Moreover, the lower cell densities of S. Weltevreden detected on leaves than in/on roots were consistent with previous reports showing 30–40-fold lower levels of S. enterica on leaves in relation to roots (Cooley et al., 2003). It would be interesting to see whether
S. Weltevreden actively proliferates on the plants or whether it simply survives there without further growth. The metabolic activity of S. Weltevreden under varying conditions could be assayed using molecular tools (Artursson et al., 2005). The potential of pathogenic bacteria to exist and survive on plant surfaces is affected by adjacent physicochemical conditions and fluctuations in these environments (Brandl et al., 2004), indicating that the quantity and composition of root and leaf exudates, along with other parameters, play a major role in influencing the persistence or decline of S. Weltevreden. In conclusion, PD 332991 our results showed a great persistence of S. Weltevreden in soil, roots and Akt inhibitor on leaves, which further emphasizes the importance of strict monitoring of untreated animal manure before considering application to agricultural land. Moreover, the pathogen appeared to be mobilized from manure to spinach roots, as the number of contaminated pot cultures steadily increased throughout the evaluation period.
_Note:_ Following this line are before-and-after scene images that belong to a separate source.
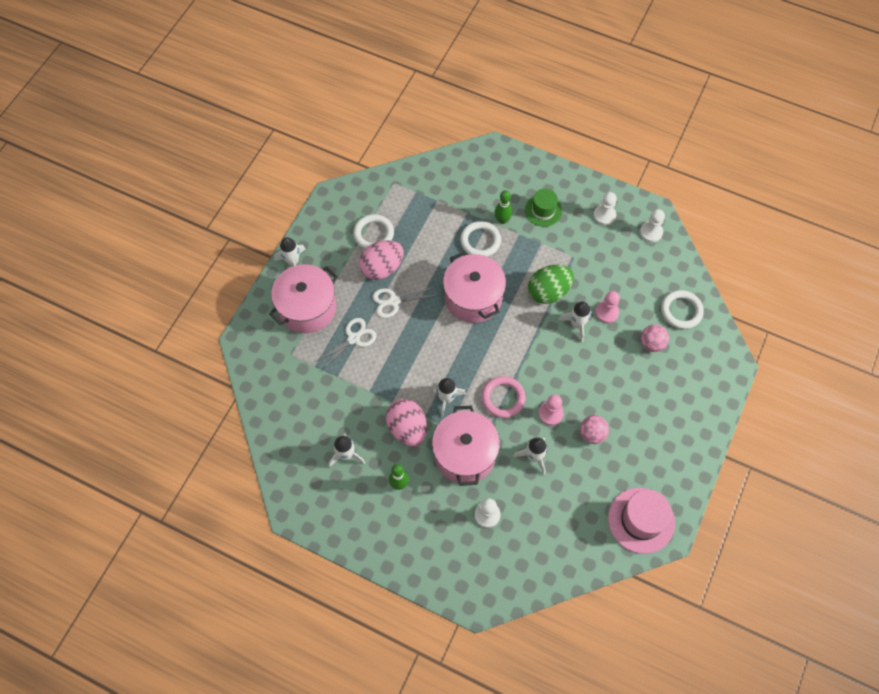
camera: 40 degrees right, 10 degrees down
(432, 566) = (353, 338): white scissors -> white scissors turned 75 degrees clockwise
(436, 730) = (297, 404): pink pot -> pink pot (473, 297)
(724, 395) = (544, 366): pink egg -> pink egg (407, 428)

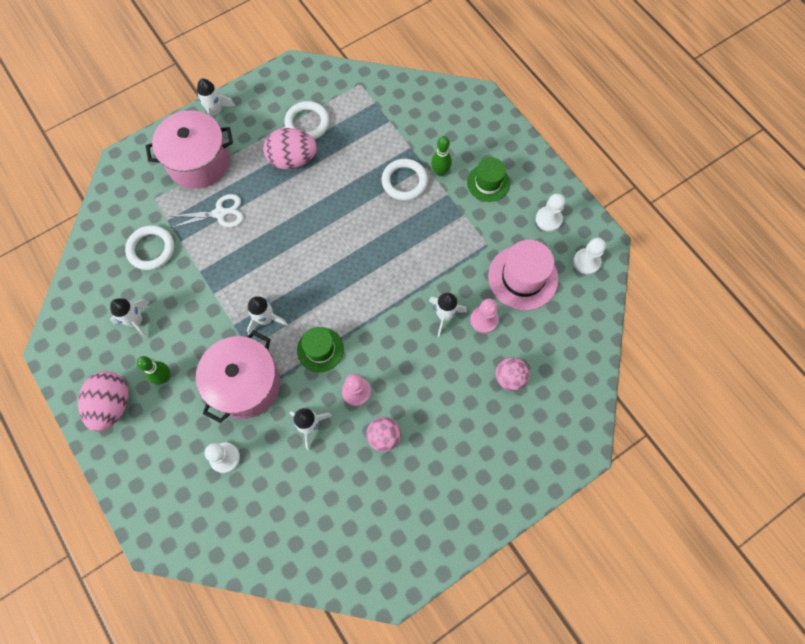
camera: 30 degrees right, 5 degrees up
(394, 301) = (281, 197): white scissors -> none
(407, 428) = (209, 328): pink egg -> pink egg (112, 405)
(473, 297) = (359, 233): pink pot -> none
(503, 398) = (320, 349): pink ring -> green hat
(548, 292) = (438, 267): green egg -> none
(641, 520) = (373, 557): pink hat -> pink hat (523, 277)
(681, 311) = (564, 361): white ring -> white ring (151, 249)

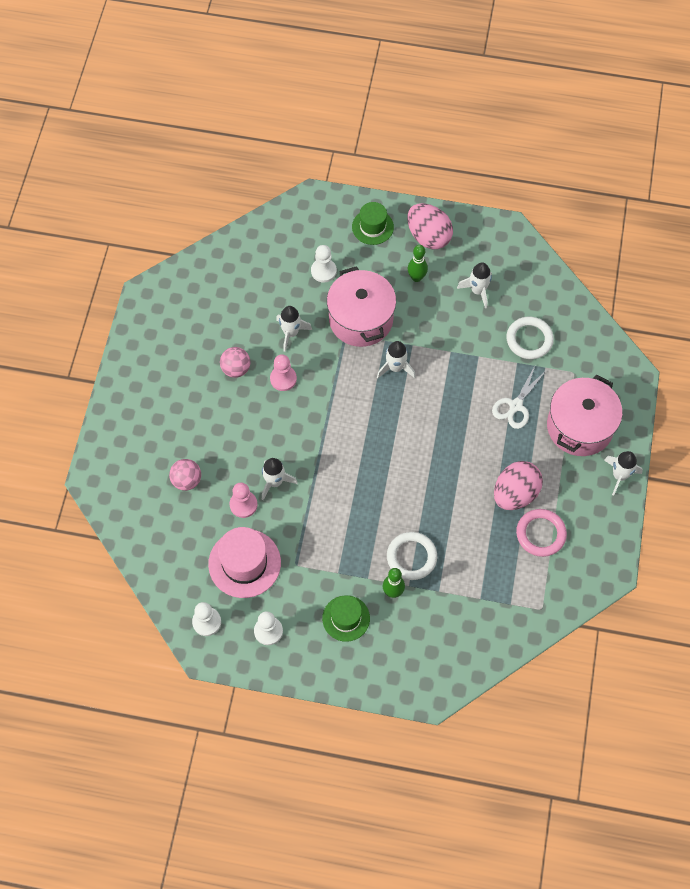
camera: 135 degrees right, 5 degrees down
(307, 123) = (540, 534): white ring -> pink ring
(320, 349) = (336, 382): green hat -> green hat (372, 227)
Consequently, introduction of enteropathogenic bacteria via manure into the food chain should be avoided and more precise safety guidelines prepared for defining actions to minimize contamination of plant produce. This work was supported by Core-organic/FORMAS. We thank the farmers who provided the samples as well as the PathoOrganic project consortium for valuable discussions. We also thank Annette Nygaard Jensen at DTU-FOOD in Denmark Ribonuclease T1 for providing us with the S. Weltevreden 2007-60-3289-1 strain. “
“Alcaligenes sp. strain PPH degrades phenanthrene via 1-hydroxy-2-naphthoic acid (1-H2NA), 1,2-dihydroxynaphthalene (1,2-DHN), salicylic acid and catechol. Enzyme activity versus growth profile
and heat stability studies suggested the presence of two distinct hydroxylases, namely 1-hydroxy-2-naphthoic acid hydroxylase and salicylate hydroxylase. 1-Hydroxy-2-naphthoic acid hydroxylase was partially purified (yield 48%, fold 81) and found to be a homodimer with a subunit molecular weight of ∼34 kDa. The enzyme was yellow in color, showed UV-visible absorption maxima at 274, 375 and 445 nm, and fluorescence emission maxima at 527 nm suggested it to be a flavoprotein. The apoenzyme prepared by the acid–ammonium sulfate (2 M) dialysis method was colorless, inactive and lost the characteristic flavin absorption spectra but regained ∼90% activity when reconstituted with FAD. Extraction of the prosthetic group and its analysis by HPLC suggests that the holoenzyme contained FAD. The enzyme was specific for 1-H2NA and failed to show activity with any other hydroxynaphthoic acid analogs or salicylic acid.